In un’intervista esclusiva al Kurier la donna musulmana licenziata spiega le sue ragioni: la decisione di indossare il velo è legata al cancro che le è stato diagnosticato e al suo rapporto personale con Allah. Pur sapendo di non avere molte chance di vincere la causa, dice di averla intentata confidando nell’ampiezza di vedute dei giudici. Ma la donna è consapevole che il velo integrale rappresenti una barriera insormontabile per molte persone e che sia di ostacolo alla comunicazione interpersonale.
Orientamento confuso nell’Ue
Il primo giugno in Belgio la Corte di Cassazione ha chiesto il parere della Corte di Giustizia dell’Unione europea sul caso di Samira Achbita, di fede musulmana, licenziata dall’azienda perché voleva portare il velo durante le ore di lavoro. Un caso già respinto sia in primo grado, sia in appello. Il Difensore Generale Juliane Kokott ha detto che il divieto non costituisce discriminazione diretta perché si fonda su una regola aziendale generale e non su stereotipi, o pregiudizi nei confronti di religioni determinate. Anche se poi sul caso di Samira a decidere sarà la Cassazione belga.
Pochi giorni fa però si è orientato in modo opposto un altro Difensore Generale della Corte di Giustizia dell’Ue Eleanor Sharpston, di fronte al caso di una donna musulmana, ingegnere progettista della Micropole, una società di consulenza informatica francese, licenziata perché non voleva togliere il velo integrale. Per la Sharpton si è trattato di un atto discriminatorio diretto, basato sulla religione e convinzioni personali, poiché l’imposizione di un codice di abbigliamento neutro da parte di un’azienda costituisce a suo giudizio una discriminazione indiretta.

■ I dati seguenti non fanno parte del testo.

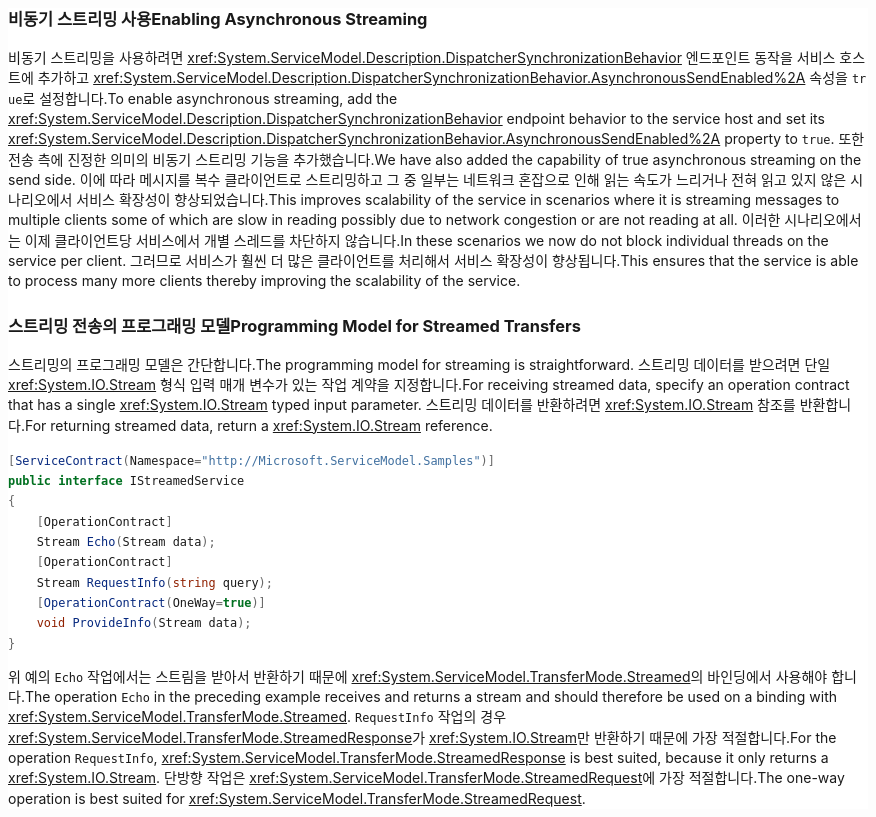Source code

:   
### <a name="enabling-asynchronous-streaming"></a><span data-ttu-id="8144e-229">비동기 스트리밍 사용</span><span class="sxs-lookup"><span data-stu-id="8144e-229">Enabling Asynchronous Streaming</span></span>  
 <span data-ttu-id="8144e-230">비동기 스트리밍을 사용하려면 <xref:System.ServiceModel.Description.DispatcherSynchronizationBehavior> 엔드포인트 동작을 서비스 호스트에 추가하고 <xref:System.ServiceModel.Description.DispatcherSynchronizationBehavior.AsynchronousSendEnabled%2A> 속성을 `true`로 설정합니다.</span><span class="sxs-lookup"><span data-stu-id="8144e-230">To enable asynchronous streaming, add the  <xref:System.ServiceModel.Description.DispatcherSynchronizationBehavior> endpoint behavior to the service host and set its <xref:System.ServiceModel.Description.DispatcherSynchronizationBehavior.AsynchronousSendEnabled%2A> property to `true`.</span></span> <span data-ttu-id="8144e-231">또한 전송 측에 진정한 의미의 비동기 스트리밍 기능을 추가했습니다.</span><span class="sxs-lookup"><span data-stu-id="8144e-231">We have also added the capability of true asynchronous streaming on the send side.</span></span> <span data-ttu-id="8144e-232">이에 따라 메시지를 복수 클라이언트로 스트리밍하고 그 중 일부는 네트워크 혼잡으로 인해 읽는 속도가 느리거나 전혀 읽고 있지 않은 시나리오에서 서비스 확장성이 향상되었습니다.</span><span class="sxs-lookup"><span data-stu-id="8144e-232">This improves scalability of the service in scenarios where it is streaming messages to multiple clients some of which are slow in reading possibly due to network congestion or are not reading at all.</span></span> <span data-ttu-id="8144e-233">이러한 시나리오에서는 이제 클라이언트당 서비스에서 개별 스레드를 차단하지 않습니다.</span><span class="sxs-lookup"><span data-stu-id="8144e-233">In these scenarios we now do not block individual threads on the service per client.</span></span> <span data-ttu-id="8144e-234">그러므로 서비스가 훨씬 더 많은 클라이언트를 처리해서 서비스 확장성이 향상됩니다.</span><span class="sxs-lookup"><span data-stu-id="8144e-234">This ensures that the service is able to process many more clients thereby improving the scalability of the service.</span></span>  
  
### <a name="programming-model-for-streamed-transfers"></a><span data-ttu-id="8144e-235">스트리밍 전송의 프로그래밍 모델</span><span class="sxs-lookup"><span data-stu-id="8144e-235">Programming Model for Streamed Transfers</span></span>  
 <span data-ttu-id="8144e-236">스트리밍의 프로그래밍 모델은 간단합니다.</span><span class="sxs-lookup"><span data-stu-id="8144e-236">The programming model for streaming is straightforward.</span></span> <span data-ttu-id="8144e-237">스트리밍 데이터를 받으려면 단일 <xref:System.IO.Stream> 형식 입력 매개 변수가 있는 작업 계약을 지정합니다.</span><span class="sxs-lookup"><span data-stu-id="8144e-237">For receiving streamed data, specify an operation contract that has a single <xref:System.IO.Stream> typed input parameter.</span></span> <span data-ttu-id="8144e-238">스트리밍 데이터를 반환하려면 <xref:System.IO.Stream> 참조를 반환합니다.</span><span class="sxs-lookup"><span data-stu-id="8144e-238">For returning streamed data, return a <xref:System.IO.Stream> reference.</span></span>  
  
```csharp
[ServiceContract(Namespace="http://Microsoft.ServiceModel.Samples")]  
public interface IStreamedService  
{  
    [OperationContract]  
    Stream Echo(Stream data);  
    [OperationContract]  
    Stream RequestInfo(string query);  
    [OperationContract(OneWay=true)]  
    void ProvideInfo(Stream data);  
}  
```  
  
 <span data-ttu-id="8144e-239">위 예의 `Echo` 작업에서는 스트림을 받아서 반환하기 때문에 <xref:System.ServiceModel.TransferMode.Streamed>의 바인딩에서 사용해야 합니다.</span><span class="sxs-lookup"><span data-stu-id="8144e-239">The operation `Echo` in the preceding example receives and returns a stream and should therefore be used on a binding with <xref:System.ServiceModel.TransferMode.Streamed>.</span></span> <span data-ttu-id="8144e-240">`RequestInfo` 작업의 경우 <xref:System.ServiceModel.TransferMode.StreamedResponse>가 <xref:System.IO.Stream>만 반환하기 때문에 가장 적절합니다.</span><span class="sxs-lookup"><span data-stu-id="8144e-240">For the operation `RequestInfo`, <xref:System.ServiceModel.TransferMode.StreamedResponse> is best suited, because it only returns a <xref:System.IO.Stream>.</span></span> <span data-ttu-id="8144e-241">단방향 작업은 <xref:System.ServiceModel.TransferMode.StreamedRequest>에 가장 적절합니다.</span><span class="sxs-lookup"><span data-stu-id="8144e-241">The one-way operation is best suited for <xref:System.ServiceModel.TransferMode.StreamedRequest>.</span></span>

Velo integrale: cosa accade in Italia?
In Italia non esiste una legge specifica, per quanto il velo integrale rappresenti un problema serio legato alla sicurezza e risulti di intralcio all’identificazione della persona. Al momento nel nostro Paese indossare il velo integrale non è reato. A parte qualche isolata ordinanza municipale che ne dispone la proibizione e che prevede solo la punibilità con sanzioni amministrative, non c’è alcun regolamento della materia. Malgrado da alcuni mesi in alcuni ospedali lombardi sia vietato l’ingresso a donne con indosso il niqab, o il burqa. Sulla scorta della decisione austriaca il governo italiano si deciderà a deliberare su un tema così attuale e controverso?